-- INPUT DATA follows --

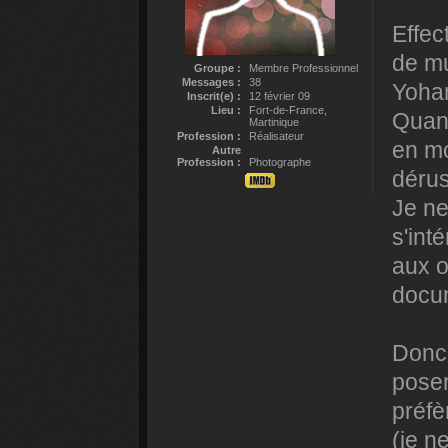
Effec
de m
Groupe :
Membre Professionnel
Messages :
38
Yoha
Inscrit(e) :
12 février 09
Lieu :
Fort-de-France,
Quand
Martinique
Profession :
Réalisateur
en mo
Autre
Profession :
Photographe
déru
Je ne
s'int
aux o
docu
Donc 
poser
préfè
(je n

-- INPUT DATA concluded --

- [PROMPT]
Output every line of text from the entries above as a JSON list of strings, one string per line, omitting blank lines. Leave the pictures out of the list.

- [REPLY TO THE TASK]
[
  "Effec",
  "de m",
  "Groupe :",
  "Membre Professionnel",
  "Messages :",
  "38",
  "Yoha",
  "Inscrit(e) :",
  "12 février 09",
  "Lieu :",
  "Fort-de-France,",
  "Quand",
  "Martinique",
  "Profession :",
  "Réalisateur",
  "en mo",
  "Autre",
  "Profession :",
  "Photographe",
  "déru",
  "Je ne",
  "s'int",
  "aux o",
  "docu",
  "Donc ",
  "poser",
  "préfè",
  "(je n"
]